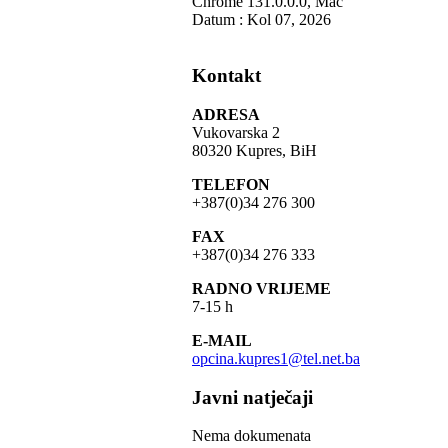
Chrome 131.0.0.0, Mac
Datum : Kol 07, 2026
Kontakt
ADRESA
Vukovarska 2
80320 Kupres, BiH
TELEFON
+387(0)34 276 300
FAX
+387(0)34 276 333
RADNO VRIJEME
7-15 h
E-MAIL
opcina.kupres1@tel.net.ba
Javni natječaji
Nema dokumenata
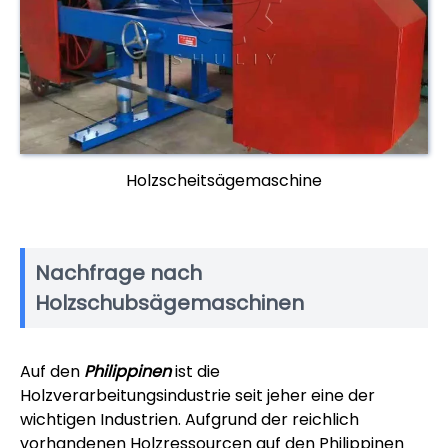
Holzscheitsägemaschine
Nachfrage nach
Holzschubsägemaschinen
Auf den
Philippinen
ist die
Holzverarbeitungsindustrie seit jeher eine der
wichtigen Industrien. Aufgrund der reichlich
vorhandenen Holzressourcen auf den Philippinen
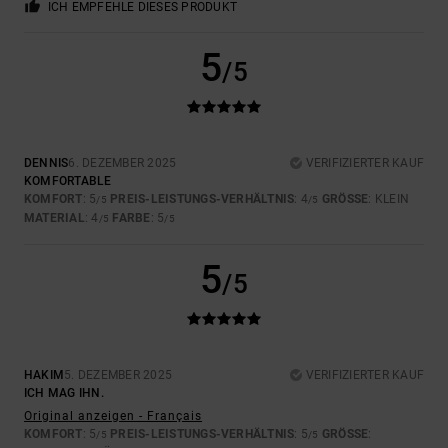
ICH EMPFEHLE DIESES PRODUKT
5
/5
DENNIS
6. DEZEMBER 2025
VERIFIZIERTER KAUF
KOMFORTABLE
KOMFORT
: 5
PREIS-LEISTUNGS-VERHÄLTNIS
: 4
GRÖSSE
: KLEIN
/5
/5
MATERIAL
: 4
FARBE
: 5
/5
/5
5
/5
HAKIM
5. DEZEMBER 2025
VERIFIZIERTER KAUF
ICH MAG IHN.
Original anzeigen - Français
KOMFORT
: 5
PREIS-LEISTUNGS-VERHÄLTNIS
: 5
GRÖSSE
:
/5
/5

> Brief:
Turn every line of the records above into a numbered list, omitting any blank lines and the picture markers.

> Solution to this problem:
1. Chrome 131.0.0.0, Mac
2. Datum : Kol 07, 2026
3. Kontakt
4. ADRESA
5. Vukovarska 2
6. 80320 Kupres, BiH
7. TELEFON
8. +387(0)34 276 300
9. FAX
10. +387(0)34 276 333
11. RADNO VRIJEME
12. 7-15 h
13. E-MAIL
14. opcina.kupres1@tel.net.ba
15. Javni natječaji
16. Nema dokumenata
17. Holzscheitsägemaschine
18. Nachfrage nach
19. Holzschubsägemaschinen
20. Auf den
21. Philippinen
22. ist die
23. Holzverarbeitungsindustrie seit jeher eine der
24. wichtigen Industrien. Aufgrund der reichlich
25. vorhandenen Holzressourcen auf den Philippinen
26. ICH EMPFEHLE DIESES PRODUKT
27. 5
28. /5
29. DENNIS
30. 6. DEZEMBER 2025
31. VERIFIZIERTER KAUF
32. KOMFORTABLE
33. KOMFORT
34. : 5
35. PREIS-LEISTUNGS-VERHÄLTNIS
36. : 4
37. GRÖSSE
38. : KLEIN
39. /5
40. /5
41. MATERIAL
42. : 4
43. FARBE
44. : 5
45. /5
46. /5
47. 5
48. /5
49. HAKIM
50. 5. DEZEMBER 2025
51. VERIFIZIERTER KAUF
52. ICH MAG IHN.
53. Original anzeigen - Français
54. KOMFORT
55. : 5
56. PREIS-LEISTUNGS-VERHÄLTNIS
57. : 5
58. GRÖSSE
59. :
60. /5
61. /5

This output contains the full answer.